If you're thinking of attending Infosecurity in Olympia, London next year, here are a few biased pointers why this might be a good idea, depending on your role and expectations.
The reason I am going is to learn about new vendors and new ideas. Personally I find that one day at the conference gives me ample time to at least pass every booth and talk to every vendor I am interested in, plus some time to attend a few tech talks. It's easy to spend two days, too; but if you plan ahead one day will normally suffice. There are, of course, booths from the well-known, large players in the industry. Very often they have lots of people on their booths, who wish to talk in length about their company, scan your badge and hand you a gadget. More interesting, in my opinion, are the tiny stalls with new companies on the market, because very often that's where I see new ideas or innovative approaches to tackling security problems.

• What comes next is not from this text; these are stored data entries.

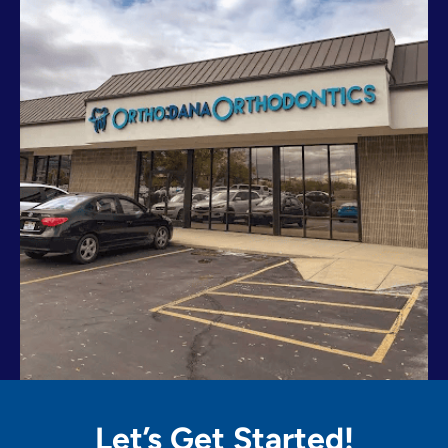
Let’s Get
Started!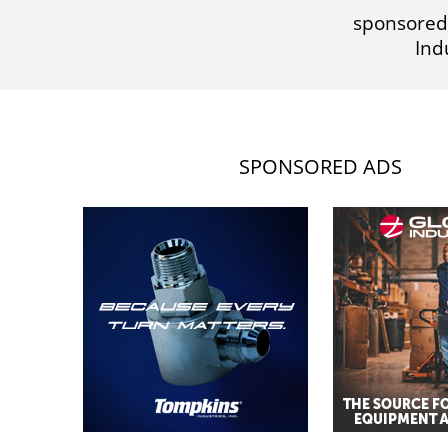
sponsored
Ind
SPONSORED ADS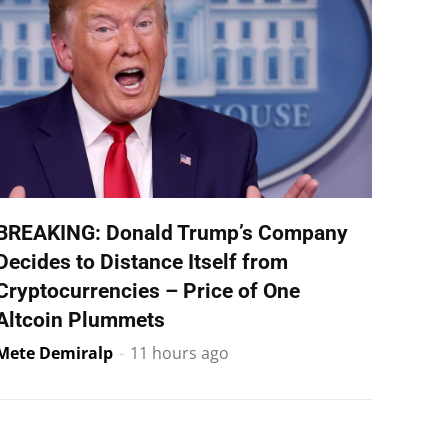
BREAKING: Donald Trump’s Company
Decides to Distance Itself from
Cryptocurrencies – Price of One
Altcoin Plummets
Mete Demiralp
-
11 hours ago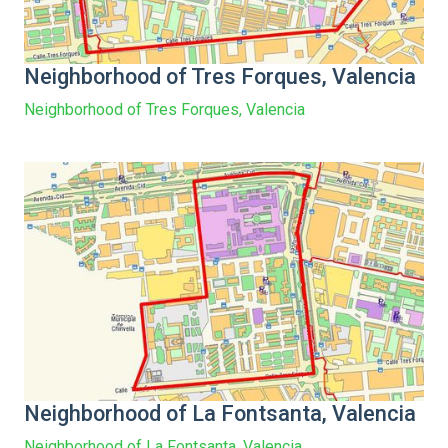
Neighborhood of Tres Forques, Valencia
Neighborhood of Tres Forques, Valencia
Neighborhood of La Fontsanta, Valencia
Neighborhood of La Fontsanta, Valencia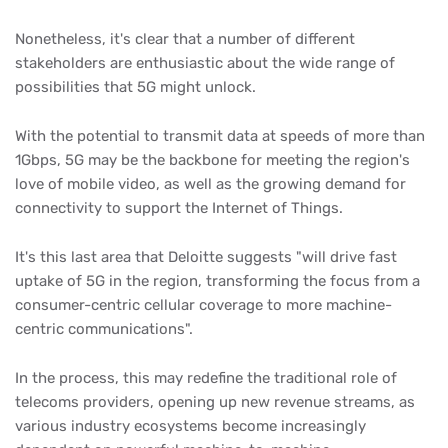
Nonetheless, it's clear that a number of different
stakeholders are enthusiastic about the wide range of
possibilities that 5G might unlock.
With the potential to transmit data at speeds of more than
1Gbps, 5G may be the backbone for meeting the region's
love of mobile video, as well as the growing demand for
connectivity to support the Internet of Things.
It's this last area that Deloitte suggests "will drive fast
uptake of 5G in the region, transforming the focus from a
consumer-centric cellular coverage to more machine-
centric communications".
In the process, this may redefine the traditional role of
telecoms providers, opening up new revenue streams, as
various industry ecosystems become increasingly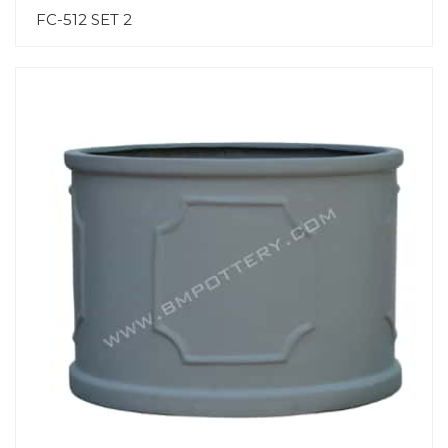
FC-512 SET 2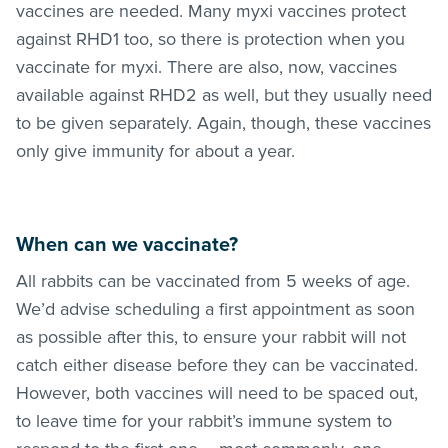
vaccines are needed. Many myxi vaccines protect
against RHD1 too, so there is protection when you
vaccinate for myxi. There are also, now, vaccines
available against RHD2 as well, but they usually need
to be given separately. Again, though, these vaccines
only give immunity for about a year.
When can we vaccinate?
All rabbits can be vaccinated from 5 weeks of age.
We’d advise scheduling a first appointment as soon
as possible after this, to ensure your rabbit will not
catch either disease before they can be vaccinated.
However, both vaccines will need to be spaced out,
to leave time for your rabbit’s immune system to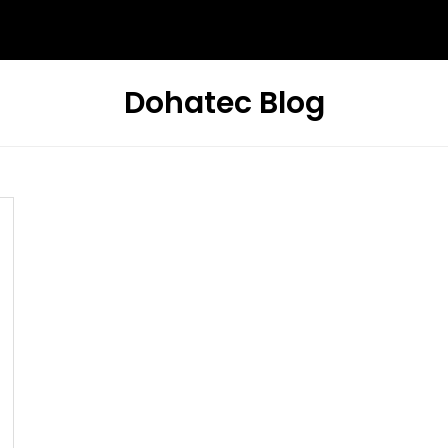
Dohatec Blog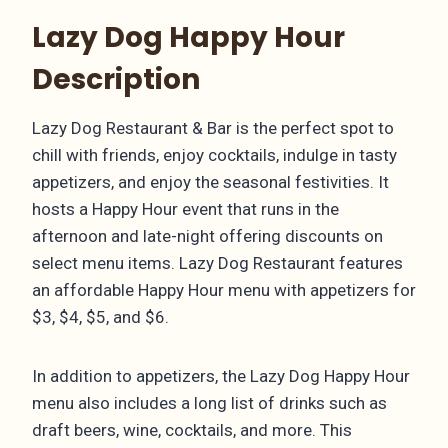
Lazy Dog Happy Hour
Description
Lazy Dog Restaurant & Bar is the perfect spot to
chill with friends, enjoy cocktails, indulge in tasty
appetizers, and enjoy the seasonal festivities. It
hosts a Happy Hour event that runs in the
afternoon and late-night offering discounts on
select menu items. Lazy Dog Restaurant features
an affordable Happy Hour menu with appetizers for
$3, $4, $5, and $6.
In addition to appetizers, the Lazy Dog Happy Hour
menu also includes a long list of drinks such as
draft beers, wine, cocktails, and more. This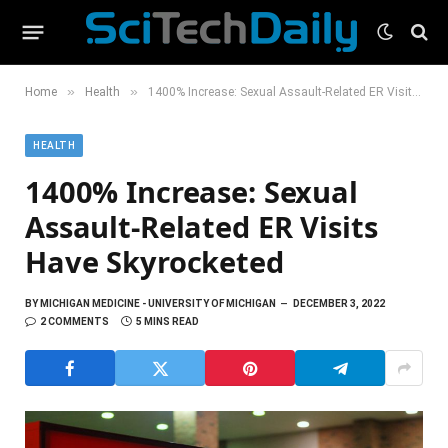
»
»
Home
Health
1400% Increase: Sexual Assault-Related ER Visits Have Skyrocketed
HEALTH
1400% Increase: Sexual
Assault-Related ER Visits
Have Skyrocketed
BY
MICHIGAN MEDICINE - UNIVERSITY OF MICHIGAN
DECEMBER 3, 2022
2 COMMENTS
5 MINS READ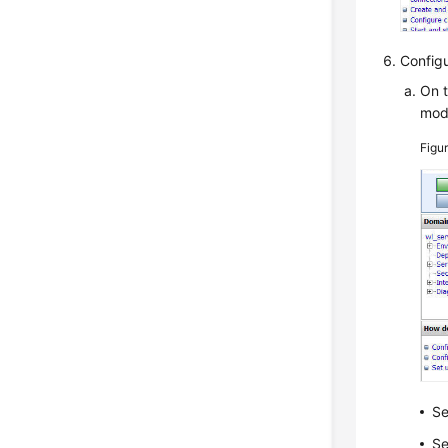
Config
On t
mod
Figu
Se
Se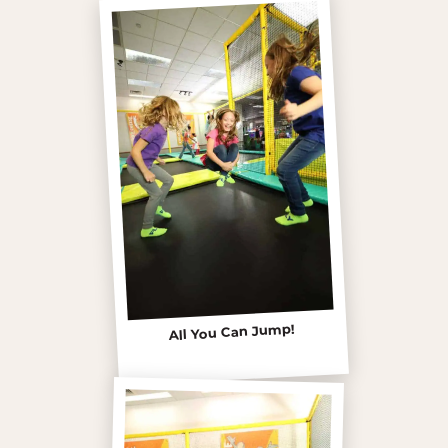
All You Can Jump!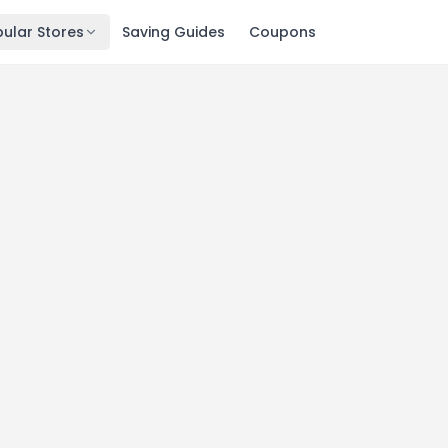
ular Stores
Saving Guides
Coupons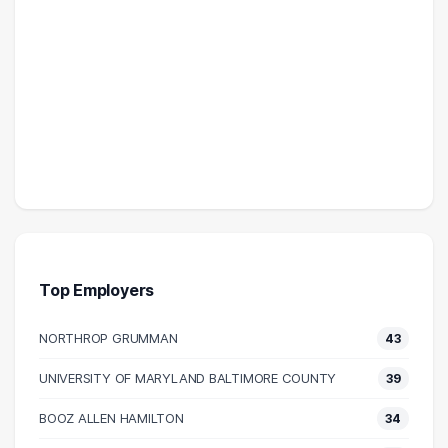
Top Employers
NORTHROP GRUMMAN
43
UNIVERSITY OF MARYLAND BALTIMORE COUNTY
39
BOOZ ALLEN HAMILTON
34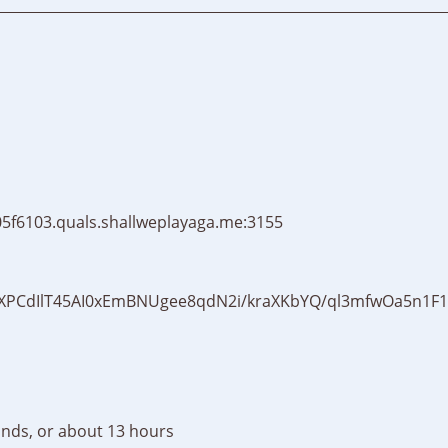
5f6103.quals.shallweplayaga.me:3155
XPCdIlT45AI0xEmBNUgee8qdN2i/kraXKbYQ/ql3mfwOa5n1F
nds, or about 13 hours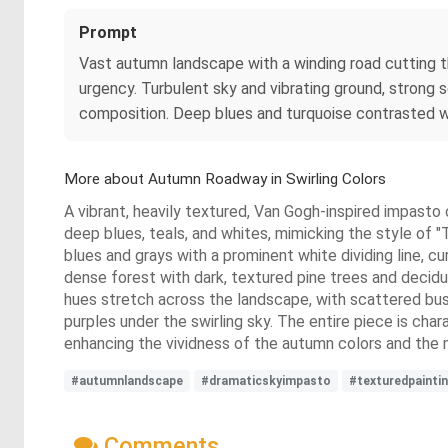
Prompt
Vast autumn landscape with a winding road cutting th
urgency. Turbulent sky and vibrating ground, strong
composition. Deep blues and turquoise contrasted wit
More about Autumn Roadway in Swirling Colors
A vibrant, heavily textured, Van Gogh-inspired impasto o
deep blues, teals, and whites, mimicking the style of "
blues and grays with a prominent white dividing line, c
dense forest with dark, textured pine trees and deciduo
hues stretch across the landscape, with scattered bush
purples under the swirling sky. The entire piece is char
enhancing the vividness of the autumn colors and the 
#autumnlandscape
#dramaticskyimpasto
#texturedpainti
Comments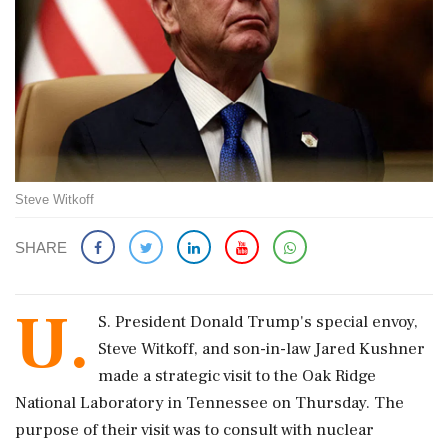
Steve Witkoff
SHARE
U.
S. President Donald Trump's special envoy,
Steve Witkoff, and son-in-law Jared Kushner
made a strategic visit to the Oak Ridge
National Laboratory in Tennessee on Thursday. The
purpose of their visit was to consult with nuclear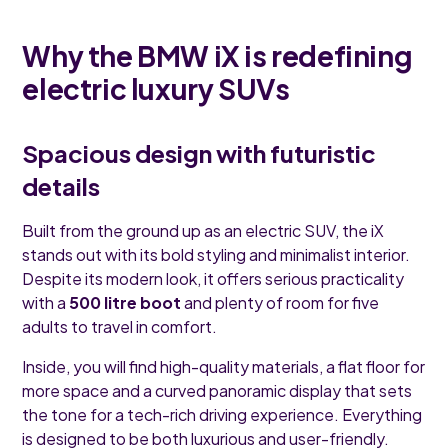
Why the BMW iX is redefining
electric luxury SUVs
Spacious design with futuristic
details
Built from the ground up as an electric SUV, the iX
stands out with its bold styling and minimalist interior.
Despite its modern look, it offers serious practicality
with a
500 litre boot
and plenty of room for five
adults to travel in comfort.
Inside, you will find high-quality materials, a flat floor for
more space and a curved panoramic display that sets
the tone for a tech-rich driving experience. Everything
is designed to be both luxurious and user-friendly.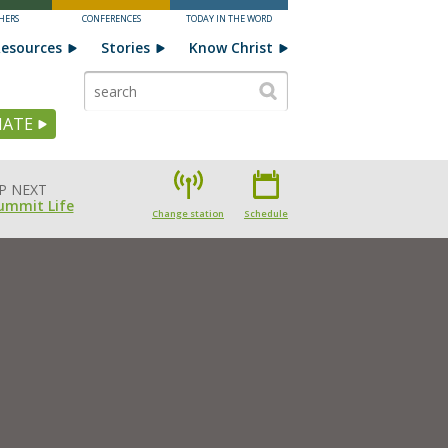
HERS
CONFERENCES
TODAY IN THE WORD
esources
Stories
Know Christ
ATE
P NEXT
ummit Life
Change station
Schedule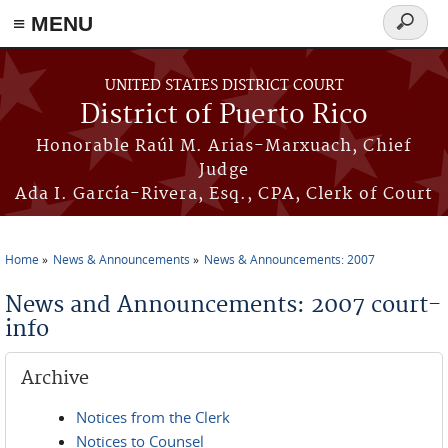
≡ MENU
Search
form
Skip to main content
UNITED STATES DISTRICT COURT
District of Puerto Rico
Honorable Raúl M. Arias-Marxuach, Chief
Judge
Ada I. García-Rivera, Esq., CPA, Clerk of Court
Home
News & Announcements
News & Announcements: 2007
You are here
News and Announcements: 2007 court-
info
Archive
Notices from the Clerk
Notices to Counsel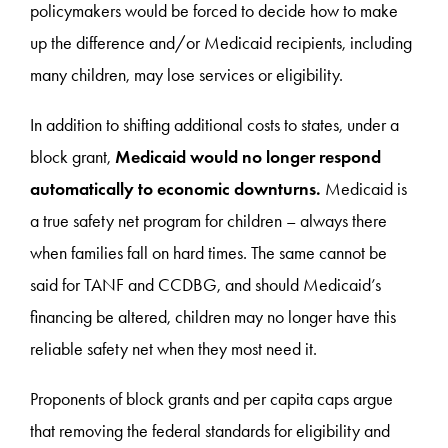
policymakers would be forced to decide how to make
up the difference and/or Medicaid recipients, including
many children, may lose services or eligibility.
In addition to shifting additional costs to states, under a
block grant,
Medicaid would no longer respond
automatically to economic downturns.
Medicaid is
a true safety net program for children – always there
when families fall on hard times. The same cannot be
said for TANF and CCDBG, and should Medicaid’s
financing be altered, children may no longer have this
reliable safety net when they most need it.
Proponents of block grants and per capita caps argue
that removing the federal standards for eligibility and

A note about the badge scanning: it's fairly easy to score a free ticket for the conference, which means that somebody else is paying for the whole thing. That somebody else would be the exhibitors, mostly. This is a personal choice, but I do not mind getting scanned from vendors I'm interested in; they will get personal data from it and try to contact me after the conference. This is fine by me. If I am not interested in what they're offering, I'll just politely tell them. If that doesn't work, they're rerouted to the spam folder. That said, I think that scanning random passers-by of your booth will generate shitty leads. Yes, I am at Infosec; so I must be interested in information security, right? True, but it is a wide field. Personally I am not very interested in endpoint protection, for example. If I look around and try to figure out what your company does, and you proceed to scan me, than your sales person will waste their time when they contact me.
Oh (I didn't mean to turn this into a rant, it really is meant to be helpful) - if you'd like to catch customers like me, make it clear what you do. Just writing your company name in bold letters and add some buzzwords (looking at you, "Cyber-of-Things") isn't cutting it. In fact I am less likely to engage you in dialogue (or get engaged) when you don't tell me in the first few sentences what it is that you're doing. On the other hand, I'll happily come over to talk to you (without someone pulling me) if your product looks like it belongs to a category I am interested in. Don't act mysterious. Transparency will get you farther, I think.
As a visitor, be prepared that some vendors have adopted a strange tactic. Their swag or giveaway items range from bloody useless to outlandish, and a strange belief they're sharing tells them that you're so much more inclined to buy their solution if they hand you a bouncy ball with blinking lights inside. Whoah, dude, thanks for the ball! Of course we'll spend 250k on your solution - just look at this ball!
Personally I'd rather have a good chat instead of toys for children I don't have.
On the other hand, many people at the booths know their stuff. Yes, there are sales people and other people whose sole job is to get you to come over; but so far, technical questions got a satisfying answer at most of the booths.
It could also be a cool occasion to learn about the whole industry, if you're new to it.
The talks are of varying quality, and they usually are being held by various vendors giving you some insight on tech or strategy. Infosecurity is a good way to bring you up to speed with this year's new stuff, and it also is a very good place to reconnect with old friends and acquaintances.
So should you attend? If you haven't been and if London is not too far away from you, you hardly have anything to lose. If you work for a small company you might find it hard to get all the vendors you're interested to come to you; so it's easier to come to them. Apart from it-sa in Germany there aren't many places in Europe (that I know of) where so many of them are gathered in one place.
I will probably attend 2019 as well, but the main reason I am going to London that time of the year is BSides London, which I will write about in another post.